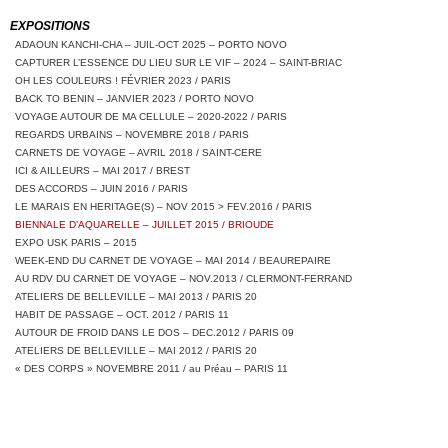
EXPOSITIONS
ADAOUN KANCHI-CHA – JUIL-OCT 2025 – PORTO NOVO
CAPTURER L’ESSENCE DU LIEU SUR LE VIF – 2024 – SAINT-BRIAC
OH LES COULEURS ! FÉVRIER 2023 / PARIS
BACK TO BENIN – JANVIER 2023 / PORTO NOVO
VOYAGE AUTOUR DE MA CELLULE – 2020-2022 / PARIS
REGARDS URBAINS – NOVEMBRE 2018 / PARIS
CARNETS DE VOYAGE – AVRIL 2018 / SAINT-CERE
ICI & AILLEURS – MAI 2017 / BREST
DES ACCORDS – JUIN 2016 / PARIS
LE MARAIS EN HERITAGE(S) – NOV 2015 > FEV.2016 / PARIS
BIENNALE D’AQUARELLE – JUILLET 2015 / BRIOUDE
EXPO USK PARIS – 2015
WEEK-END DU CARNET DE VOYAGE – MAI 2014 / BEAUREPAIRE
AU RDV DU CARNET DE VOYAGE – NOV.2013 / CLERMONT-FERRAND
ATELIERS DE BELLEVILLE – MAI 2013 / PARIS 20
HABIT DE PASSAGE – OCT. 2012 / PARIS 11
AUTOUR DE FROID DANS LE DOS – DEC.2012 / PARIS 09
ATELIERS DE BELLEVILLE – MAI 2012 / PARIS 20
« DES CORPS » NOVEMBRE 2011 / au Préau – PARIS 11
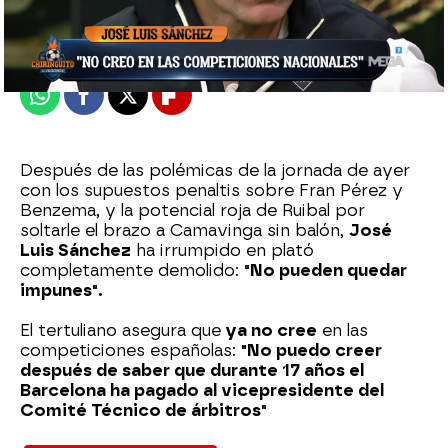
Publicado:
07 de marzo de 2023, 00:59
Whatsapp
Facebook
X
Flipboard
Después de las polémicas de la jornada de ayer
con los supuestos penaltis sobre Fran Pérez y
Benzema, y la potencial roja de Ruibal por
soltarle el brazo a Camavinga sin balón,
José
Luis Sánchez
ha irrumpido en plató
completamente demolido:
"No pueden quedar
impunes".
El tertuliano asegura que
ya no cree
en las
competiciones españolas:
"No puedo creer
después de saber que durante 17 años el
Barcelona ha pagado al vicepresidente del
Comité Técnico de árbitros"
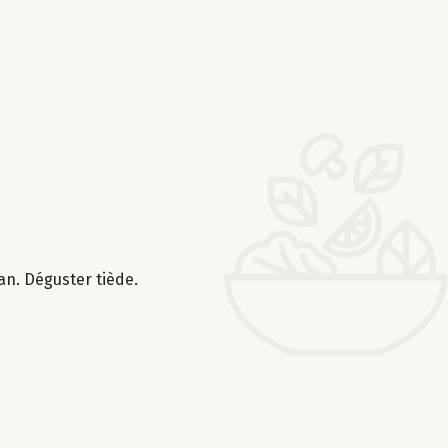
an. Déguster tiède.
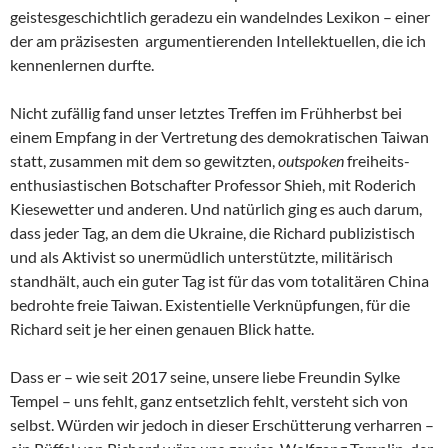
geistesgeschichtlich geradezu ein wandelndes Lexikon – einer
der am präzisesten argumentierenden Intellektuellen, die ich
kennenlernen durfte.
Nicht zufällig fand unser letztes Treffen im Frühherbst bei
einem Empfang in der Vertretung des demokratischen Taiwan
statt, zusammen mit dem so gewitzten,
outspoken
freiheits-
enthusiastischen Botschafter Professor Shieh, mit Roderich
Kiesewetter und anderen. Und natürlich ging es auch darum,
dass jeder Tag, an dem die Ukraine, die Richard publizistisch
und als Aktivist so unermüdlich unterstützte, militärisch
standhält, auch ein guter Tag ist für das vom totalitären China
bedrohte freie Taiwan. Existentielle Verknüpfungen, für die
Richard seit je her einen genauen Blick hatte.
Dass er – wie seit 2017 seine, unsere liebe Freundin Sylke
Tempel – uns fehlt, ganz entsetzlich fehlt, versteht sich von
selbst. Würden wir jedoch in dieser Erschütterung verharren –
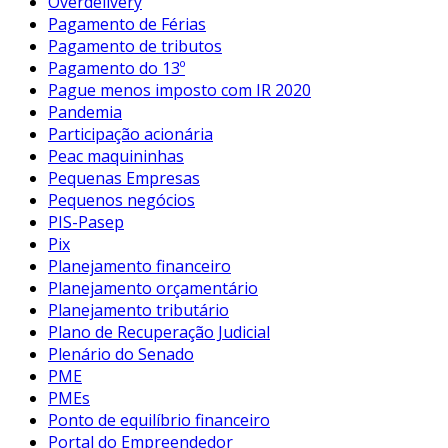
Overdelivery
Pagamento de Férias
Pagamento de tributos
Pagamento do 13º
Pague menos imposto com IR 2020
Pandemia
Participação acionária
Peac maquininhas
Pequenas Empresas
Pequenos negócios
PIS-Pasep
Pix
Planejamento financeiro
Planejamento orçamentário
Planejamento tributário
Plano de Recuperação Judicial
Plenário do Senado
PME
PMEs
Ponto de equilíbrio financeiro
Portal do Empreendedor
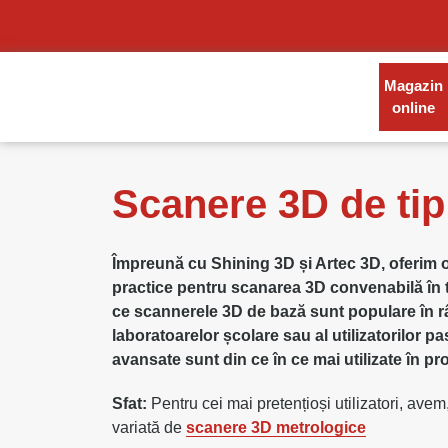
Magazin
online
Scanere 3D de tip 
Împreună cu Shining 3D și Artec 3D, oferim
practice pentru scanarea 3D convenabilă în to
ce scannerele 3D de bază sunt populare în râ
laboratoarelor școlare sau al utilizatorilor pas
avansate sunt din ce în ce mai utilizate în pro
Sfat:
Pentru cei mai pretențioși utilizatori, av
variată de
scanere 3D metrologice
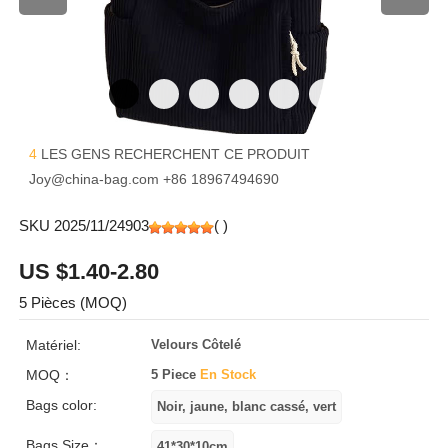
4
LES GENS RECHERCHENT CE PRODUIT
Joy@china-bag.com
+86 18967494690
SKU 2025/11/24903
(
)
US $1.40-2.80
5 Pièces (MOQ)
Matériel:
Velours Côtelé
MOQ：
5 Piece
En Stock
Bags color:
Bags Size：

Required work: Only lines holding the word "BELLEVILLE" are wanted; copy each one from the listing.

Result of the task:
ATELIERS DE BELLEVILLE – MAI 2013 / PARIS 20
ATELIERS DE BELLEVILLE – MAI 2012 / PARIS 20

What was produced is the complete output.